Bisous, my dog, was given to me by my best friend as a gift during a very difficult transitional time to help refocus my thoughts on something positive. When I saw the litter of pups it was an instantaneous decision that this cutey would be my new pal. Before long, the two of us were inseparable and have been ever since.
The thing about having Bisous is that she cares for me just as I care for her. When I am sad she comes to me to rub her belly and gives me kisses. When I am sick, she lays with her head on my leg, even if she has just slept the whole night. She is always excited to see me when I come home, whether I have been gone for hours or just five minutes. I tell her all my secrets and she never tells a soul or judges the decisions I make.
I could write a whole book (and have) about the little adventures we've had, the numerous activities we do together, or the little quirks that make her more special than any other companion, but at the moment, I am sad that I have to leave her behind while I take my trip abroad. I've only ever been away from Bisous for five days since I got her almost three years ago, and even then I cried for hours before and after leaving her.

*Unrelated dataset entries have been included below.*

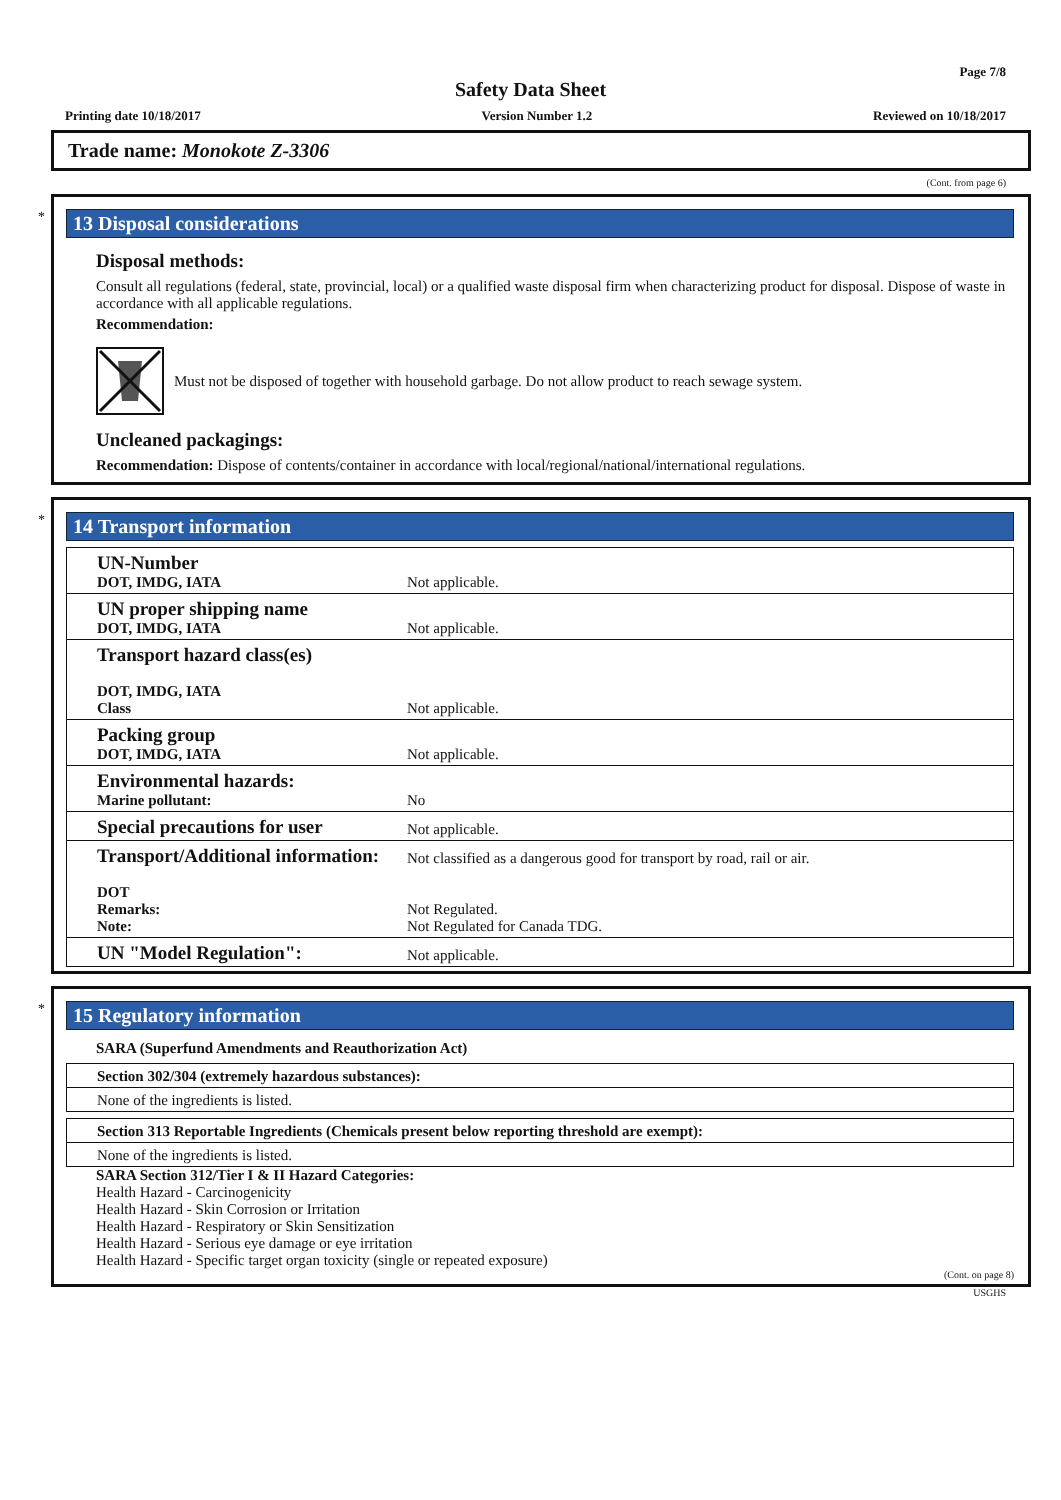Page 7/8
Safety Data Sheet
Printing date 10/18/2017 Version Number 1.2 Reviewed on 10/18/2017
Trade name: Monokote Z-3306
(Cont. from page 6)
*
13 Disposal considerations
Disposal methods:
Consult all regulations (federal, state, provincial, local) or a qualified waste disposal firm when characterizing product for disposal. Dispose of waste in accordance with all applicable regulations.
Recommendation:
Must not be disposed of together with household garbage. Do not allow product to reach sewage system.
Uncleaned packagings:
Recommendation: Dispose of contents/container in accordance with local/regional/national/international regulations.
*
14 Transport information
| UN-Number DOT, IMDG, IATA | Not applicable. |
| UN proper shipping name DOT, IMDG, IATA | Not applicable. |
| Transport hazard class(es) DOT, IMDG, IATA Class | Not applicable. |
| Packing group DOT, IMDG, IATA | Not applicable. |
| Environmental hazards: Marine pollutant: | No |
| Special precautions for user | Not applicable. |
| Transport/Additional information: DOT Remarks: Note: | Not classified as a dangerous good for transport by road, rail or air. Not Regulated. Not Regulated for Canada TDG. |
| UN "Model Regulation": | Not applicable. |
*
15 Regulatory information
SARA (Superfund Amendments and Reauthorization Act)
| Section 302/304 (extremely hazardous substances): |
| None of the ingredients is listed. |
| Section 313 Reportable Ingredients (Chemicals present below reporting threshold are exempt): |
| None of the ingredients is listed. |
SARA Section 312/Tier I & II Hazard Categories:
Health Hazard - Carcinogenicity
Health Hazard - Skin Corrosion or Irritation
Health Hazard - Respiratory or Skin Sensitization
Health Hazard - Serious eye damage or eye irritation
Health Hazard - Specific target organ toxicity (single or repeated exposure)
(Cont. on page 8)
USGHS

Our family, friends, and loved ones understand that when we leave we will come home again. They may be sad for a bit because they miss us, but a dog cannot understand that. So in leaving her even for a vacation, she does not know why I left or why should could not come with me. If you know me at all, you'd know that Bisous rides with me to almost every place I go. She loves the ride more than I do. Bisous will be in very capable loving hands while I am away, but it does not take the sting of leaving her behind away.